Retype the entries below exactly, and keep every picture out of your version.

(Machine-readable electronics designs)
§

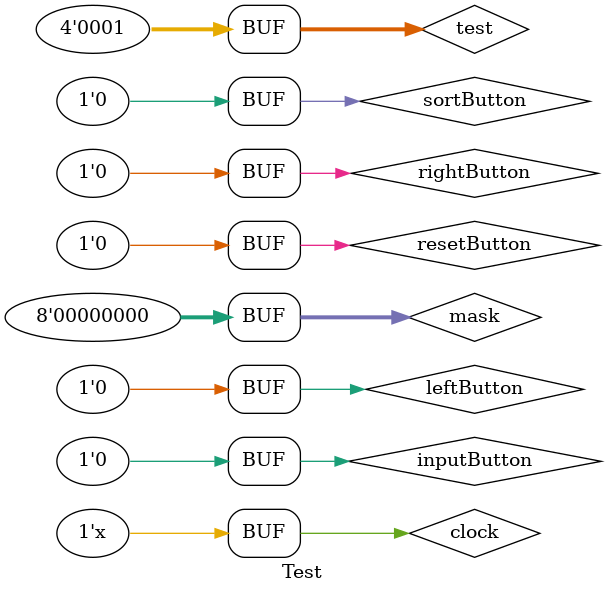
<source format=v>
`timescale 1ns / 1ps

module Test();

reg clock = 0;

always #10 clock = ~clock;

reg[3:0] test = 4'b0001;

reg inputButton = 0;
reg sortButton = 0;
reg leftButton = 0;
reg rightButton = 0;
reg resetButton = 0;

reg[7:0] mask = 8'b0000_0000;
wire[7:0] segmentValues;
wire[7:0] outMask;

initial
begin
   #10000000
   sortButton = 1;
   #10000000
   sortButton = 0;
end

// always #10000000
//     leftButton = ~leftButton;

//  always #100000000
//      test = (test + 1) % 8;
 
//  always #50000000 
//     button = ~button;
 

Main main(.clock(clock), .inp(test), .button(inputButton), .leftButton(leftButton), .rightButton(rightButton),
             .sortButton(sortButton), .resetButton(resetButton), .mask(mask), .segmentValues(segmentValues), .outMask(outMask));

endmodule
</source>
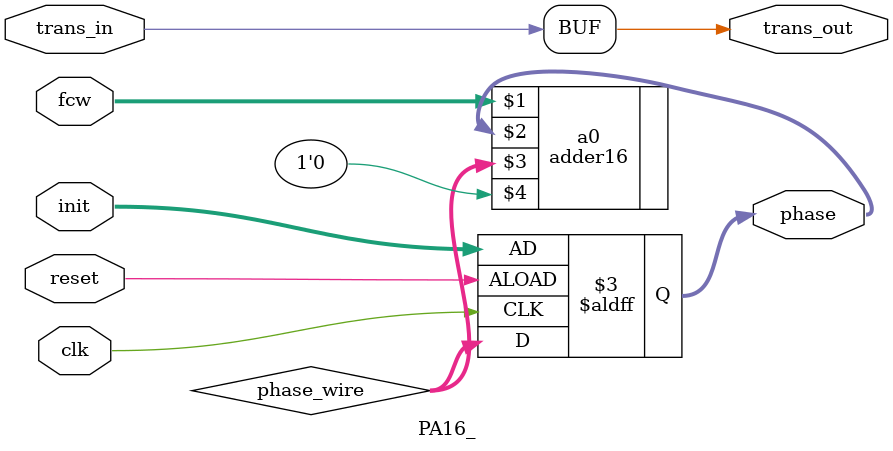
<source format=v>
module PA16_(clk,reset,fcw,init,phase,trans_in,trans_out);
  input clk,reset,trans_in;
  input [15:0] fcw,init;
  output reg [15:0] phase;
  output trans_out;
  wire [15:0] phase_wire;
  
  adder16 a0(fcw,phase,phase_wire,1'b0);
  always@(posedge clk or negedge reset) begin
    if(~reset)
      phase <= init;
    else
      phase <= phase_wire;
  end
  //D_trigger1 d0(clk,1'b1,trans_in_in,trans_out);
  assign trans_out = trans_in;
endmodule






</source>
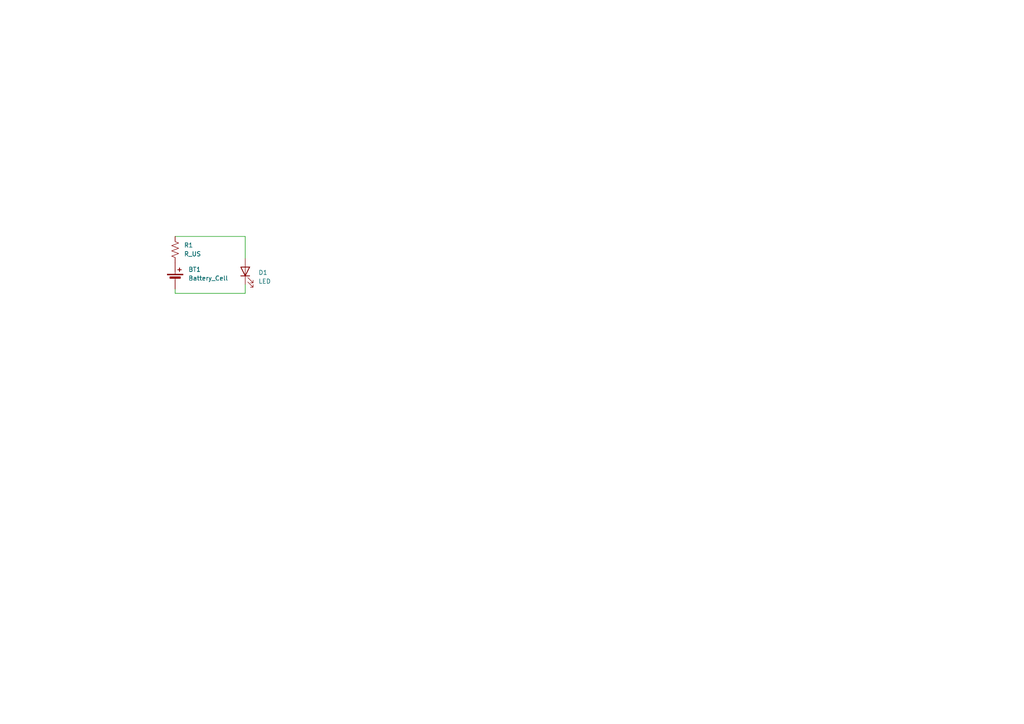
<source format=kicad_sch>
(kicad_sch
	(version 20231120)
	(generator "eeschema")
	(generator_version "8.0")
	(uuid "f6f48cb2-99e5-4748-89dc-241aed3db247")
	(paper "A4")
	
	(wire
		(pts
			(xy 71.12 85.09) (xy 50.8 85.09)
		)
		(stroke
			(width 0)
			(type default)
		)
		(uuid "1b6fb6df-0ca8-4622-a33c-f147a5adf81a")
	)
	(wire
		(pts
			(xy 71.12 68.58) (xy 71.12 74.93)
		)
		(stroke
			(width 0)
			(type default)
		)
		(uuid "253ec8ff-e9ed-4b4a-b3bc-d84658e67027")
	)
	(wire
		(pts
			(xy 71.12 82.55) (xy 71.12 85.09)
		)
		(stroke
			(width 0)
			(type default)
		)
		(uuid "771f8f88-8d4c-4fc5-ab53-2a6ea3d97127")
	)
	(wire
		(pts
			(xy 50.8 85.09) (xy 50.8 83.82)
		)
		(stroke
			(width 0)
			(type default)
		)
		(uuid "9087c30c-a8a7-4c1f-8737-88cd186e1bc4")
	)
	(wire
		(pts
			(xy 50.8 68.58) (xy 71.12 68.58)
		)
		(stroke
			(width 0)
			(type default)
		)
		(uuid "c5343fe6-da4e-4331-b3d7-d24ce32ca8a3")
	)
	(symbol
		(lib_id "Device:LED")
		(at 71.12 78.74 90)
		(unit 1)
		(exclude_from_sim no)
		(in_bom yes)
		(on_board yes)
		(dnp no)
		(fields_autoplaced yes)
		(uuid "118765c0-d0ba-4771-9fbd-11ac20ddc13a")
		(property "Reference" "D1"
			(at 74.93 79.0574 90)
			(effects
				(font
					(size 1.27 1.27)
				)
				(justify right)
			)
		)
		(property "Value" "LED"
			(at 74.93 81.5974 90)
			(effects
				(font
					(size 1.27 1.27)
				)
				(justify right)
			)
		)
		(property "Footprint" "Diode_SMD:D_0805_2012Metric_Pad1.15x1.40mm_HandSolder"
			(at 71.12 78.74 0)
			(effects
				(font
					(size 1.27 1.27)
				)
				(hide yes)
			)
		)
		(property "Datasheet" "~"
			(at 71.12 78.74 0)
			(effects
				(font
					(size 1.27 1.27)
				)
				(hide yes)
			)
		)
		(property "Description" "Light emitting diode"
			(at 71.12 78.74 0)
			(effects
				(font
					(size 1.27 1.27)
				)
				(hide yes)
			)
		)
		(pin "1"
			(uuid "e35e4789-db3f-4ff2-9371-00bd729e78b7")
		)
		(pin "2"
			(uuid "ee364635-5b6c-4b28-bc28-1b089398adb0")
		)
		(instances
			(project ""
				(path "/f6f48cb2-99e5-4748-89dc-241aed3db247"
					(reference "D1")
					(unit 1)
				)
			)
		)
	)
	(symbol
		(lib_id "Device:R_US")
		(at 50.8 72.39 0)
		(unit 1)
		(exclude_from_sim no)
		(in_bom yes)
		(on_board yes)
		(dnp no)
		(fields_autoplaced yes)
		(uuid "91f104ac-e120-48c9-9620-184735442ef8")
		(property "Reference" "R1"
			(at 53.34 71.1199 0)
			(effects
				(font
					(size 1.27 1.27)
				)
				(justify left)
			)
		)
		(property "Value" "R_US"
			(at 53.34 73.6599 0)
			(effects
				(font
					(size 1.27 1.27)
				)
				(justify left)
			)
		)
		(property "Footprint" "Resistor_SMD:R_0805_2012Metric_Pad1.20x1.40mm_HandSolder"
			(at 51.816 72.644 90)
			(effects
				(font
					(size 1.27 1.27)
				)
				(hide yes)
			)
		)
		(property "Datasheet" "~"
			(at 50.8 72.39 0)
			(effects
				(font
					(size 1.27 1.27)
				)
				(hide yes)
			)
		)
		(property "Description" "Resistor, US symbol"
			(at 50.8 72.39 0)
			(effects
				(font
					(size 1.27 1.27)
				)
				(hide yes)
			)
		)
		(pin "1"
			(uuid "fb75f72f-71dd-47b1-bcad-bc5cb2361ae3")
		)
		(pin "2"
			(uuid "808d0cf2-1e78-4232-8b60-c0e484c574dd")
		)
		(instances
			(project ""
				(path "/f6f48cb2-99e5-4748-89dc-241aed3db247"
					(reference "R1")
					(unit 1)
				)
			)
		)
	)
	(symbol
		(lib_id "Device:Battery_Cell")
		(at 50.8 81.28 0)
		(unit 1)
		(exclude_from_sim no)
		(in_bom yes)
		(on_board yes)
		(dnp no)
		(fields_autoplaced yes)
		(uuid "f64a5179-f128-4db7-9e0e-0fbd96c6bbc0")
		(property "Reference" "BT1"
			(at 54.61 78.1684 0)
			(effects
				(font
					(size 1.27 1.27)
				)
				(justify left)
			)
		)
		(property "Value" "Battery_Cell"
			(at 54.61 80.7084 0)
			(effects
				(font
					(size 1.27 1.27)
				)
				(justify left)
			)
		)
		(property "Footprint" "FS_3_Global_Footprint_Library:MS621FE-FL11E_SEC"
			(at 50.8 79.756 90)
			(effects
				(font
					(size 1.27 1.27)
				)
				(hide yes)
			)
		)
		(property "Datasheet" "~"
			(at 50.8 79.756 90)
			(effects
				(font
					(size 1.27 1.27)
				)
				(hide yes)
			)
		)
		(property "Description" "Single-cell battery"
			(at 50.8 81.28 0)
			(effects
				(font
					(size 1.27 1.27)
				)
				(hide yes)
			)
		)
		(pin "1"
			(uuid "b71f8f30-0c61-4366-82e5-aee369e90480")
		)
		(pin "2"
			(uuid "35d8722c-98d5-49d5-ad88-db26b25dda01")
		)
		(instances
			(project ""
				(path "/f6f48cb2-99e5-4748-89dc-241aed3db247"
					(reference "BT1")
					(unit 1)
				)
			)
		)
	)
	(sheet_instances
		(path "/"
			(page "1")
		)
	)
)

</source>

§

● **TASK RESPONSE**:
<source format=v>
`timescale 1ns / 1ps

module Test();

reg clock = 0;

always #10 clock = ~clock;

reg[3:0] test = 4'b0001;

reg inputButton = 0;
reg sortButton = 0;
reg leftButton = 0;
reg rightButton = 0;
reg resetButton = 0;

reg[7:0] mask = 8'b0000_0000;
wire[7:0] segmentValues;
wire[7:0] outMask;

initial
begin
   #10000000
   sortButton = 1;
   #10000000
   sortButton = 0;
end

// always #10000000
//     leftButton = ~leftButton;

//  always #100000000
//      test = (test + 1) % 8;
 
//  always #50000000 
//     button = ~button;
 

Main main(.clock(clock), .inp(test), .button(inputButton), .leftButton(leftButton), .rightButton(rightButton),
             .sortButton(sortButton), .resetButton(resetButton), .mask(mask), .segmentValues(segmentValues), .outMask(outMask));

endmodule
</source>
<source format=v>
module PA16_(clk,reset,fcw,init,phase,trans_in,trans_out);
  input clk,reset,trans_in;
  input [15:0] fcw,init;
  output reg [15:0] phase;
  output trans_out;
  wire [15:0] phase_wire;
  
  adder16 a0(fcw,phase,phase_wire,1'b0);
  always@(posedge clk or negedge reset) begin
    if(~reset)
      phase <= init;
    else
      phase <= phase_wire;
  end
  //D_trigger1 d0(clk,1'b1,trans_in_in,trans_out);
  assign trans_out = trans_in;
endmodule






</source>
<source format=kicad_sch>
(kicad_sch
	(version 20231120)
	(generator "eeschema")
	(generator_version "8.0")
	(uuid "f6f48cb2-99e5-4748-89dc-241aed3db247")
	(paper "A4")
	
	(wire
		(pts
			(xy 71.12 85.09) (xy 50.8 85.09)
		)
		(stroke
			(width 0)
			(type default)
		)
		(uuid "1b6fb6df-0ca8-4622-a33c-f147a5adf81a")
	)
	(wire
		(pts
			(xy 71.12 68.58) (xy 71.12 74.93)
		)
		(stroke
			(width 0)
			(type default)
		)
		(uuid "253ec8ff-e9ed-4b4a-b3bc-d84658e67027")
	)
	(wire
		(pts
			(xy 71.12 82.55) (xy 71.12 85.09)
		)
		(stroke
			(width 0)
			(type default)
		)
		(uuid "771f8f88-8d4c-4fc5-ab53-2a6ea3d97127")
	)
	(wire
		(pts
			(xy 50.8 85.09) (xy 50.8 83.82)
		)
		(stroke
			(width 0)
			(type default)
		)
		(uuid "9087c30c-a8a7-4c1f-8737-88cd186e1bc4")
	)
	(wire
		(pts
			(xy 50.8 68.58) (xy 71.12 68.58)
		)
		(stroke
			(width 0)
			(type default)
		)
		(uuid "c5343fe6-da4e-4331-b3d7-d24ce32ca8a3")
	)
	(symbol
		(lib_id "Device:LED")
		(at 71.12 78.74 90)
		(unit 1)
		(exclude_from_sim no)
		(in_bom yes)
		(on_board yes)
		(dnp no)
		(fields_autoplaced yes)
		(uuid "118765c0-d0ba-4771-9fbd-11ac20ddc13a")
		(property "Reference" "D1"
			(at 74.93 79.0574 90)
			(effects
				(font
					(size 1.27 1.27)
				)
				(justify right)
			)
		)
		(property "Value" "LED"
			(at 74.93 81.5974 90)
			(effects
				(font
					(size 1.27 1.27)
				)
				(justify right)
			)
		)
		(property "Footprint" "Diode_SMD:D_0805_2012Metric_Pad1.15x1.40mm_HandSolder"
			(at 71.12 78.74 0)
			(effects
				(font
					(size 1.27 1.27)
				)
				(hide yes)
			)
		)
		(property "Datasheet" "~"
			(at 71.12 78.74 0)
			(effects
				(font
					(size 1.27 1.27)
				)
				(hide yes)
			)
		)
		(property "Description" "Light emitting diode"
			(at 71.12 78.74 0)
			(effects
				(font
					(size 1.27 1.27)
				)
				(hide yes)
			)
		)
		(pin "1"
			(uuid "e35e4789-db3f-4ff2-9371-00bd729e78b7")
		)
		(pin "2"
			(uuid "ee364635-5b6c-4b28-bc28-1b089398adb0")
		)
		(instances
			(project ""
				(path "/f6f48cb2-99e5-4748-89dc-241aed3db247"
					(reference "D1")
					(unit 1)
				)
			)
		)
	)
	(symbol
		(lib_id "Device:R_US")
		(at 50.8 72.39 0)
		(unit 1)
		(exclude_from_sim no)
		(in_bom yes)
		(on_board yes)
		(dnp no)
		(fields_autoplaced yes)
		(uuid "91f104ac-e120-48c9-9620-184735442ef8")
		(property "Reference" "R1"
			(at 53.34 71.1199 0)
			(effects
				(font
					(size 1.27 1.27)
				)
				(justify left)
			)
		)
		(property "Value" "R_US"
			(at 53.34 73.6599 0)
			(effects
				(font
					(size 1.27 1.27)
				)
				(justify left)
			)
		)
		(property "Footprint" "Resistor_SMD:R_0805_2012Metric_Pad1.20x1.40mm_HandSolder"
			(at 51.816 72.644 90)
			(effects
				(font
					(size 1.27 1.27)
				)
				(hide yes)
			)
		)
		(property "Datasheet" "~"
			(at 50.8 72.39 0)
			(effects
				(font
					(size 1.27 1.27)
				)
				(hide yes)
			)
		)
		(property "Description" "Resistor, US symbol"
			(at 50.8 72.39 0)
			(effects
				(font
					(size 1.27 1.27)
				)
				(hide yes)
			)
		)
		(pin "1"
			(uuid "fb75f72f-71dd-47b1-bcad-bc5cb2361ae3")
		)
		(pin "2"
			(uuid "808d0cf2-1e78-4232-8b60-c0e484c574dd")
		)
		(instances
			(project ""
				(path "/f6f48cb2-99e5-4748-89dc-241aed3db247"
					(reference "R1")
					(unit 1)
				)
			)
		)
	)
	(symbol
		(lib_id "Device:Battery_Cell")
		(at 50.8 81.28 0)
		(unit 1)
		(exclude_from_sim no)
		(in_bom yes)
		(on_board yes)
		(dnp no)
		(fields_autoplaced yes)
		(uuid "f64a5179-f128-4db7-9e0e-0fbd96c6bbc0")
		(property "Reference" "BT1"
			(at 54.61 78.1684 0)
			(effects
				(font
					(size 1.27 1.27)
				)
				(justify left)
			)
		)
		(property "Value" "Battery_Cell"
			(at 54.61 80.7084 0)
			(effects
				(font
					(size 1.27 1.27)
				)
				(justify left)
			)
		)
		(property "Footprint" "FS_3_Global_Footprint_Library:MS621FE-FL11E_SEC"
			(at 50.8 79.756 90)
			(effects
				(font
					(size 1.27 1.27)
				)
				(hide yes)
			)
		)
		(property "Datasheet" "~"
			(at 50.8 79.756 90)
			(effects
				(font
					(size 1.27 1.27)
				)
				(hide yes)
			)
		)
		(property "Description" "Single-cell battery"
			(at 50.8 81.28 0)
			(effects
				(font
					(size 1.27 1.27)
				)
				(hide yes)
			)
		)
		(pin "1"
			(uuid "b71f8f30-0c61-4366-82e5-aee369e90480")
		)
		(pin "2"
			(uuid "35d8722c-98d5-49d5-ad88-db26b25dda01")
		)
		(instances
			(project ""
				(path "/f6f48cb2-99e5-4748-89dc-241aed3db247"
					(reference "BT1")
					(unit 1)
				)
			)
		)
	)
	(sheet_instances
		(path "/"
			(page "1")
		)
	)
)

</source>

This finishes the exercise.